Upaya Jaga Volatilitas Pasar: Auto Reject Hingga Buyback, Efektifkah?
Return IHSG year to date minus 20,34 persen

Return IHSG year to date minus 20,34 persen
Bareksa.com - Regulator pasar modal menerapkan sejumlah strategi dalam menghadapi volatilitas market. Bursa Efek Indonesia (BEI) menerapkan sistem penolakan otomatis (auto rejection) yang lebih ketat menahan kejatuhan lebih dalam. Sementara Otoritas Jasa Keuangan memperbolehkan emiten membeli kembali saham perseroan (buyback) tanpa rapat pemegang saham.
Kedua kebijakan tersebut terbit di saat indeks harga saham gabungan (IHSG) sudah jatuh 20,34 persen sejak awal tahun hingga 24 Agustus 2015. Indeks acuan saham-saham Indonesia ini kemarin ditutup di level 4.163,73. Sementara investor asing sudah keluar Rp17,87 triliun sejak awal tahun.
Sementara itu, sentimen global masih kurang mendukung akibat perlambatan ekonomi China sehingga bank sentralnya mengambil kebijakan devaluasi yuan. Hal itu pun menekan nilai tukar rupiah terhadap menembus 14.000 per dolar AS. Di sisi lain, Federal Reserve belum memastikan kapan akan menaikkan suku bunga acuan.

▶ [Soal Latihan 1]
Tuliskan ulang baris-baris catatan tanpa perubahan apa pun, mulai dari baris yang memuat "genus: Dasineura" dan berakhir pada baris terakhir catatan.

▶ [Catatan yang Diberikan]
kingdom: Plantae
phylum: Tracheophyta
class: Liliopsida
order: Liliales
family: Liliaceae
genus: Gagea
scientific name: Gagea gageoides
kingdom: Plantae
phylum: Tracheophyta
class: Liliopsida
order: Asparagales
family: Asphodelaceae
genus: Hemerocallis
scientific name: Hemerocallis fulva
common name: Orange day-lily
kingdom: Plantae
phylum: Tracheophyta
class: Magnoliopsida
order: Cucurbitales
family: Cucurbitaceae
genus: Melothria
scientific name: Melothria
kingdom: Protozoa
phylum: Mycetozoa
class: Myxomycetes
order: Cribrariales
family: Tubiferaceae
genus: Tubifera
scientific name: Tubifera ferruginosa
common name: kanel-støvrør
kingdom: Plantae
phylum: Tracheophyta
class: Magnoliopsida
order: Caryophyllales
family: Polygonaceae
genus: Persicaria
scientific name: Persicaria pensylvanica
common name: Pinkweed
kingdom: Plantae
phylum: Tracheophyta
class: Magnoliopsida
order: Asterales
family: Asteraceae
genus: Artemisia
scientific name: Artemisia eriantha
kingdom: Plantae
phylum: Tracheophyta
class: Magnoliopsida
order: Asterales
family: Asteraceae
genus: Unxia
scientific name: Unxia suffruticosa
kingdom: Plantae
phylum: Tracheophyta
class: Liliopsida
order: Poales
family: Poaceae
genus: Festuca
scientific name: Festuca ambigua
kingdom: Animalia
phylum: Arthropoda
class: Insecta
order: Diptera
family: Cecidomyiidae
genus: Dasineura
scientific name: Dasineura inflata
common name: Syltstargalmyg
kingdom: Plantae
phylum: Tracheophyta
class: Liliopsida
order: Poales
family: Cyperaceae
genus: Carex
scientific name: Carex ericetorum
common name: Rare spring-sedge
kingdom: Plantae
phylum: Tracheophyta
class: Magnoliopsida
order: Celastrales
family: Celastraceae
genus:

▶ [Soal Latihan 2]
Sajikan kembali tanpa perubahan bagian artikel tentang volatilitas pasar modal, mulai dari "Kedua kebijakan tersebut" dan berakhir pada "sejak awal tahun.".

▶ [Hasil Latihan 1]
genus: Dasineura
scientific name: Dasineura inflata
common name: Syltstargalmyg
kingdom: Plantae
phylum: Tracheophyta
class: Liliopsida
order: Poales
family: Cyperaceae
genus: Carex
scientific name: Carex ericetorum
common name: Rare spring-sedge
kingdom: Plantae
phylum: Tracheophyta
class: Magnoliopsida
order: Celastrales
family: Celastraceae
genus:

▶ [Hasil Latihan 2]
Kedua kebijakan tersebut terbit di saat indeks harga saham gabungan (IHSG) sudah jatuh 20,34 persen sejak awal tahun hingga 24 Agustus 2015. Indeks acuan saham-saham Indonesia ini kemarin ditutup di level 4.163,73. Sementara investor asing sudah keluar Rp17,87 triliun sejak awal tahun.